Vent’anni di Inter. Vent’anni di gioie e delusioni, trionfi e sconfitte, cadute e rivincite. Javier Zanetti sfoglia le pagine della sua carriera e si racconta attraverso “Giocare da uomo“, l’autobiografia scritta col giornalista Gianni Riotta che uscirà il 15 ottobre in tutte le librerie. E lo fa a poche settimane dal suo ritorno in campo, dopo quel maledetto infortunio al tendine d’achille che lo tiene lontano dai campi dalla scorsa stagione. Aneddoti, curiosità, segreti: il campione argentino mette da parte la timidezza e ripercorre la sua vita da calciatore al servizio di una bandiera che da quasi vent’anni porta gli stessi colori.
“E’ un amore infinito, che penso rimarrà tale. Non smetterò mai di ringraziare la famiglia Moratti e i tifosi per tutto l’amore che mi hanno dato dal primo giorno. L’Inter è un’altra famiglia che amo davvero“. Fu infatti lui il primo acquisto dell’era Moratti, in quel lontano luglio del 1995, quando il nuovo presidente dell’Inter annunciava di aver portato in Italia un giovane centrocampista argentino senza un capello fuori posto e con il vizio delle galoppate palla al piede di cinquanta metri. Sono passati quasi 19 anni e Zanetti è ancora lì, pronto a rientrare con lo stesso entusiasmo del primo giorno nella sua Inter, quasi sicuramente orfana di Massimo Moratti, il suo padre calcistico.

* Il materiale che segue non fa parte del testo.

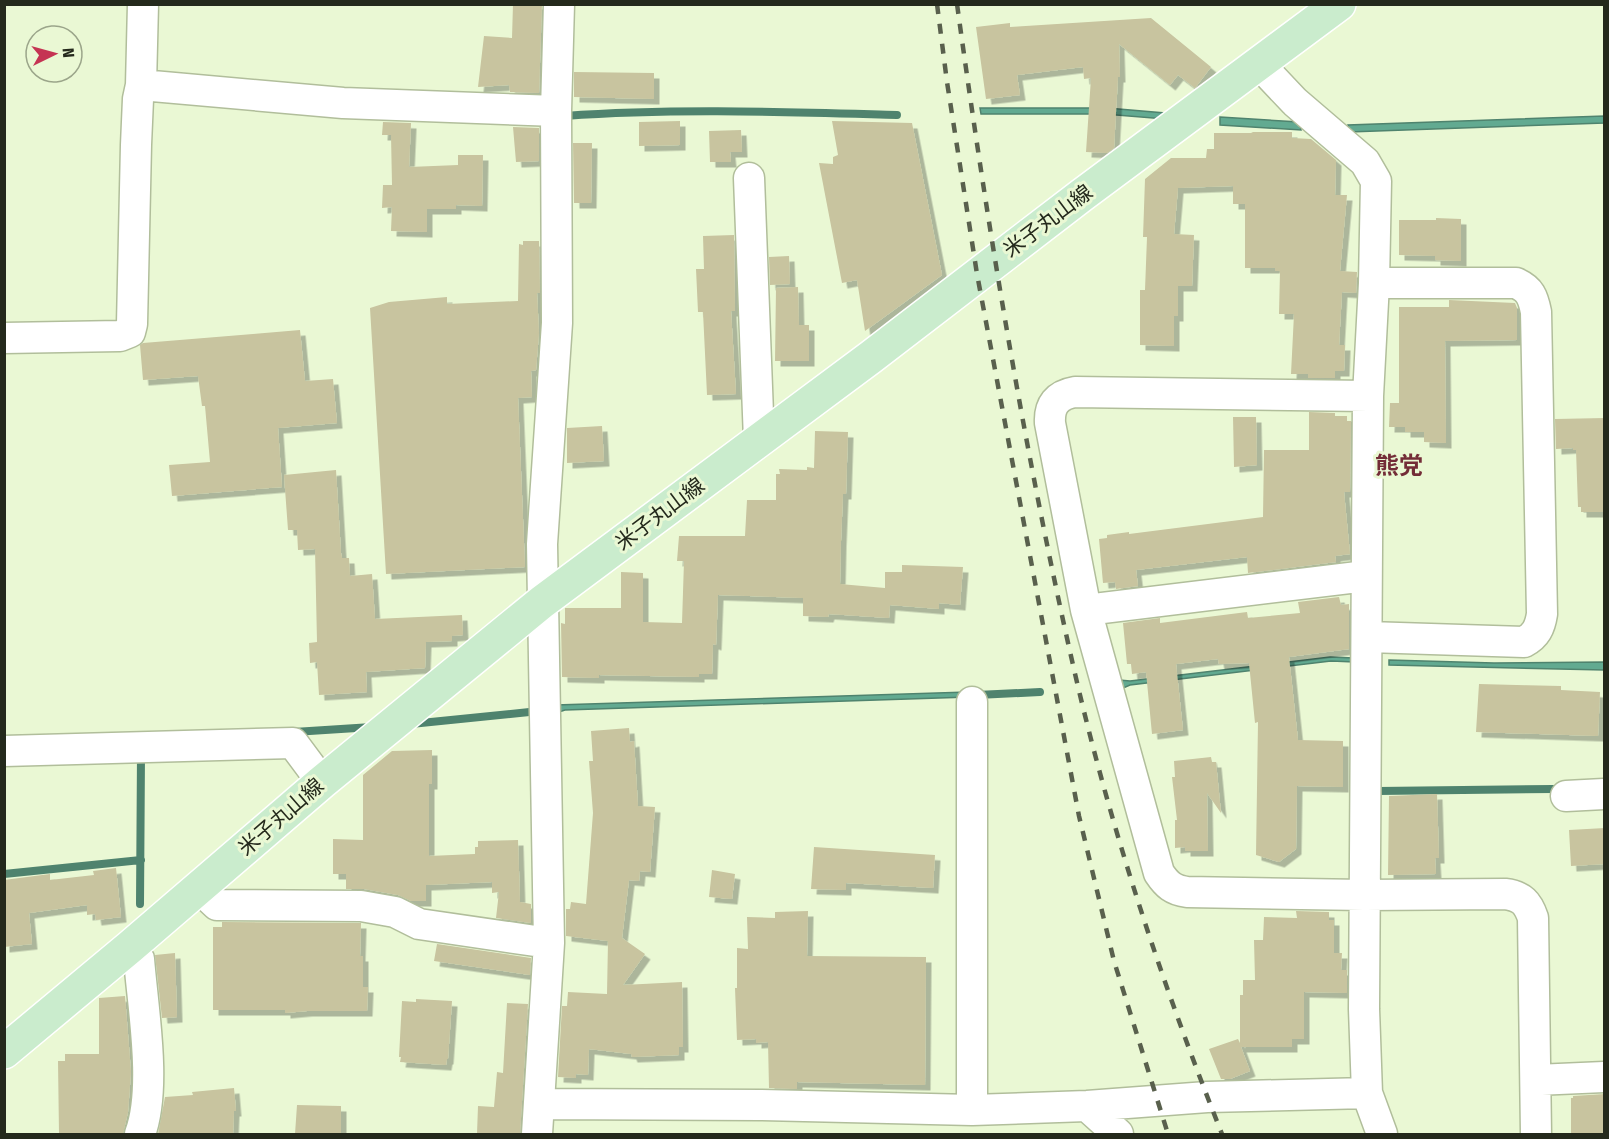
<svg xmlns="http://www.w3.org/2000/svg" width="1609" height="1139" viewBox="0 0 1609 1139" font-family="'Fira Sans Condensed','Noto Sans JP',sans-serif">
<defs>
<filter id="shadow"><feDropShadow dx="5.5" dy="5.5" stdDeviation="0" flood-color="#0004"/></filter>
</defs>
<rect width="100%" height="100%" fill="#eaf8d4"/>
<path fill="#62aa91" stroke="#4f836e" stroke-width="1.5" d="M980,108H1107L1165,113V119L1104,114H981Z
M1604,116V123L1349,132L1348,125Z
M1220,117L1299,122L1301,130L1220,125Z
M1330,657L1354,658V662L1331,661L1130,685L1121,689L1120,680L1130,681Z
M1389,660L1494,663L1604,662V670L1389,665Z
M968,692L969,697L565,710L556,713V705Z"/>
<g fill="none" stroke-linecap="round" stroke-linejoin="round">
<path stroke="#4f836e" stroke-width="8" d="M565,116C675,108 786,112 897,115
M977,695L1040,692
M411,724L539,711
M294,732L372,727
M1378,791L1553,789
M4,874L141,860
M140,904L141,754"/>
</g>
<path fill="#c8c49f" filter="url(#shadow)" d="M513,4H542L539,93L510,92L509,85L478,87L484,36L512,38Z
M1151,18L1211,67L1195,88L1178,75L1170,85L1119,44L1120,77H1118L1114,148L1107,153L1086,152L1091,78L1084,79L1083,67L1017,75L1020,95L986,99L976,27L1010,23V27Z
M574,72L654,73V99L574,97Z
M680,121V145L639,146V122Z
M832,121L912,123L942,275L865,331L857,280L842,283L819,163L833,164V157L838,155Z
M383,122L411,123L409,167L458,165V155H483L482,206L456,205V209H427V232L391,231L392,207L382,208L383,185H392L391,135H382Z
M513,127L539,128V161L516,162Z
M741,130L742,152H730L731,162H710L709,131Z
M1251,132H1292V138L1311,139L1336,160L1335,195H1347L1340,271L1357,272L1356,293L1342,292L1339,345H1345L1344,371H1335V378H1308V374H1291L1294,314H1279L1280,271H1275V268H1245V204H1233V186L1178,188L1174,234L1194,235L1192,286H1178V316H1174V346L1140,345V290H1145L1147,237H1143L1145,179L1171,158H1206L1207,149H1214V133H1253Z
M573,143H592L591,203H574Z
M1436,218L1461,219V261L1435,260V256L1399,255V220H1436Z
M734,235L735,311H731L736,394L707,395L703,312H698L696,269H704L703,236Z
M523,241H539L540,293H537L539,333L536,370L531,371L532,397L518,398L525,567L386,574L370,308L389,302L447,297V304L518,301L519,244L523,245Z
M789,256L790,284L770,285L769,257Z
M798,287L799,325H809V361H775L776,288Z
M1449,300L1515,303L1517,308V340L1445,341L1446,443L1424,442V432H1405V427H1389L1390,403H1399V307H1449Z
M300,330L305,381L333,379L337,423L278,428L282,487L172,496L169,465L210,462L205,406H202L198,376L143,380L140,345L143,343Z
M1309,412L1335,413V416H1347V421H1351L1350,492H1344L1350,554L1335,556L1336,562L1248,573L1247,557L1136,570L1138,586L1116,589L1115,582L1103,583L1099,539L1107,538V535L1129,532V534L1263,517L1264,450H1309Z
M1233,417H1256L1257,465L1234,467Z
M1605,418V512H1581V507H1578L1576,450H1573V448L1556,449L1555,419Z
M602,426L604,461L567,463V428Z
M815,431L848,432L846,494H843L841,541L840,584L885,588V572H902V565L963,567L960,605L939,603V609L890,605L889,618L829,614L828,617L803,616V598L718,595L716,645L713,644L712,674H699V677L599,675V678L562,677L561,623L565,624V608H621V572L643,573V622L682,623L684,561H677L679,536H745L747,500H776V474H780L779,469L807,470V467L814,468Z
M336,470L341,553L342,558H349L350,576L372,574L375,619L462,615L463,635L452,636V641L426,642L425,668L366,672L367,692L319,695L317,662L310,663L309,643L317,642L315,549L298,550L297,530H288L284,475Z
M1339,597L1341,605L1349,604V649L1289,657L1298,740L1343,741V787L1297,786L1296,849L1279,862L1256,855L1258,722L1255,723L1249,663L1219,664L1218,659L1176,664L1183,730L1152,734L1146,672L1132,674L1131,664H1127L1123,623L1160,618V623L1247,612L1248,618L1300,613L1298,602Z
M1479,684L1561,686V690L1600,692L1598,736L1476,732Z
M629,728L630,742L634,741L638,806L655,807L650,872L640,871L639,881L629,880L622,938L645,954L623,985L682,982L683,1047H679V1055L632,1057L631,1054L589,1049L588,1075L576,1074V1078L558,1077L562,1006H567L568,992L607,994L608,941L566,936V909H570L571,902L586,904L593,813L589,761H593L591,731Z
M432,750V784H429V856L475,854V847H478V841L518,840L520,902L531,904V923L496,918L499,892L492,893V882L426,885V901H411L398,895L364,889H346V874H333V839L363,840V775L392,751Z
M1211,757L1212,762H1216L1221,813L1207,793L1208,851H1185V847L1175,848V820H1177L1172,777H1175L1174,761Z
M1437,794L1439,858H1435L1436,874L1388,875L1389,796Z
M1605,828V864L1571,866L1569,830Z
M814,847L935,855L933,888L846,883V890L811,889Z
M116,868L121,917L96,920L95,914L87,915V905L29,913L32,944L4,947V880L50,874V880L94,875L93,871Z
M712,870L735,874L732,899L709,897Z
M808,911L807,956L926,957L925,1085L797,1082V1089L769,1088L768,1042L756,1043V1039L737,1040L735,988H737V948L748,949L747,917L775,918V912Z
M1296,911L1329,912V920H1334V953H1342L1341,970H1347V993L1304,992V1039H1292V1047H1241L1250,1071L1230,1079H1221L1209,1049L1238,1039L1240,1043V995H1243V980H1255L1254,940H1263L1264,917L1297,918Z
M222,922L361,923L360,956H363V987H368L367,1011H307L285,1013V1010H213V927H222Z
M437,944L531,958L530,975L434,961Z
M175,953L177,1017L162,1018L155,955Z
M125,996L131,1072L128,1112L123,1134H59L58,1061H65V1054H99V998Z
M416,999L452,1001L448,1059H447L446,1065L400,1062L401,1057H399L402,1001L416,1002Z
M507,1003L528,1004L520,1134H477L478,1106L494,1107L497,1072L503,1073Z
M234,1088L236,1111H234L233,1134H158L165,1097L193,1095L192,1092Z
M1605,1094V1134H1571V1098H1573V1096Z
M297,1105L341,1106V1134H295Z"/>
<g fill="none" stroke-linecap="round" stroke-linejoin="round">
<defs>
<path id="minor" d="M1259,64L1295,102L1365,162L1376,181L1374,283L1368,396L1364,1009L1367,1093L1382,1134
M141,85L343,103L556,111
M749,178L759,440
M4,338L120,336L130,332L132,324L136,145L138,99L141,85L143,4
M1368,396L1075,392C1057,395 1049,405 1050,423L1086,610L1159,873C1167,885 1173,890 1187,892L1364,895L1505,894C1522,896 1528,903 1533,918L1536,1134
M1086,610L1366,576
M1368,637L1524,642C1536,636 1540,627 1542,614L1536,312C1533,297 1530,289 1516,283H1374
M4,751L293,743L322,782
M1566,796L1604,794
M199,888L217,905L361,906L395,912L419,924L549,943
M130,947L139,959C143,1009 157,1088 140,1134
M1536,1080L1604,1077
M539,1104L761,1105L972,1110L1087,1106L1207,1097L1367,1093
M1087,1106L1118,1134
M972,1110V702
M537,1134L549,943L542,544L557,323L556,111L559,4"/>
<path id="major" d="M4,1052L130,947L322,782L542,602L871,357L1082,195L1339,4"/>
</defs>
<use href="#minor" stroke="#b1be9b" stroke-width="33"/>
<use href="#major" stroke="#fff" stroke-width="36"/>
<use href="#minor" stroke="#fff" stroke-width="30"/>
<use href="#major" stroke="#caeccd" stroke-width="33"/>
<path stroke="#59604d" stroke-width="4.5" stroke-dasharray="10 10" stroke-linecap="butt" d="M937,4L947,82L977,274L1079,816L1114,961L1168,1134
M957,4C988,230 1025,456 1076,678C1112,833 1163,986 1222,1134"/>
</g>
<g text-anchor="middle" stroke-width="6" stroke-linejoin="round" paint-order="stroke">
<g font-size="21" fill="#24291c" stroke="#eaf8d4">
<text transform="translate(1048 221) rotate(-37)" y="7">米子丸山線</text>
<text transform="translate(660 514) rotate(-37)" y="7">米子丸山線</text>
<text transform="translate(281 817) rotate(-41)" y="7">米子丸山線</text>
</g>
<g font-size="24" font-weight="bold" fill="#732c37" stroke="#eaf8d4">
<text x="1399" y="474">熊党</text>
</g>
</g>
<rect width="1609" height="1139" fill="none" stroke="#24291c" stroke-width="12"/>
<g transform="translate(54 54) rotate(85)"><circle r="28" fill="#eaf8d4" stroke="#9ba58a" stroke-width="1.5"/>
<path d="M0-4.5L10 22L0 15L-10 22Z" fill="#c53453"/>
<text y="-9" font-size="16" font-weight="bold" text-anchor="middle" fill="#24291c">N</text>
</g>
</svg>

Nelle sue riflessioni c’è spazio per tutti: da Mourinho “un vincente che cura tutti i dettagli. Con noi ha fatto due anni che rimarranno nel cuore di tutti gli interisti“, a Mancini “l’allenatore con il quale abbiamo iniziato il nostro ciclo, ha fatto un grandissimo lavoro“; da Cuper “mi è dispiaciuto tantissimo come è finito il suo legame con l’Inter, era una persona molto seria e capace nel suo lavoro, ha pagato il 5 maggio” a Tardelli “con lui è stata un’annata difficile, perdemmo il derby 6-0 e si ruppe qualcosa. Non so se è stato davvero il peggiore, è quello con il quale ho legato di meno“, senza dimenticare Walter Mazzarri, paragonato a Cuper per la dedizione al lavoro e per come vive le partite: “cura molto i particolari, credo che sia un allenatore che ti fa lavorare tanto ma poi alla domenica si vedono i risultati“.
E poi la notte di Madrid, quell’indimenticabile 22 maggio in cui alzò la Champions League, nell’annata storica del Triplete. “Quando ho portato la coppa nello spogliatoio l’ho appoggiata a terra e le dissi: ‘Ti inseguivo da tanto tempo e ora sei fra le mie braccia’. E’ stato uno dei momenti più emozionanti della mia vita, capivo l’importanza di questo traguardo“.
Duecento pagine che raccontano la leggenda di Buenos Aires, la sua infanzia tribolata in Argentina, l’approdo in Italia, le sue 145 presenze con la maglia della Seleccion e le 845 con la maglia dell’Inter. Duecento pagine che raccontano la storia di un calciatore, prima uomo, poi campione.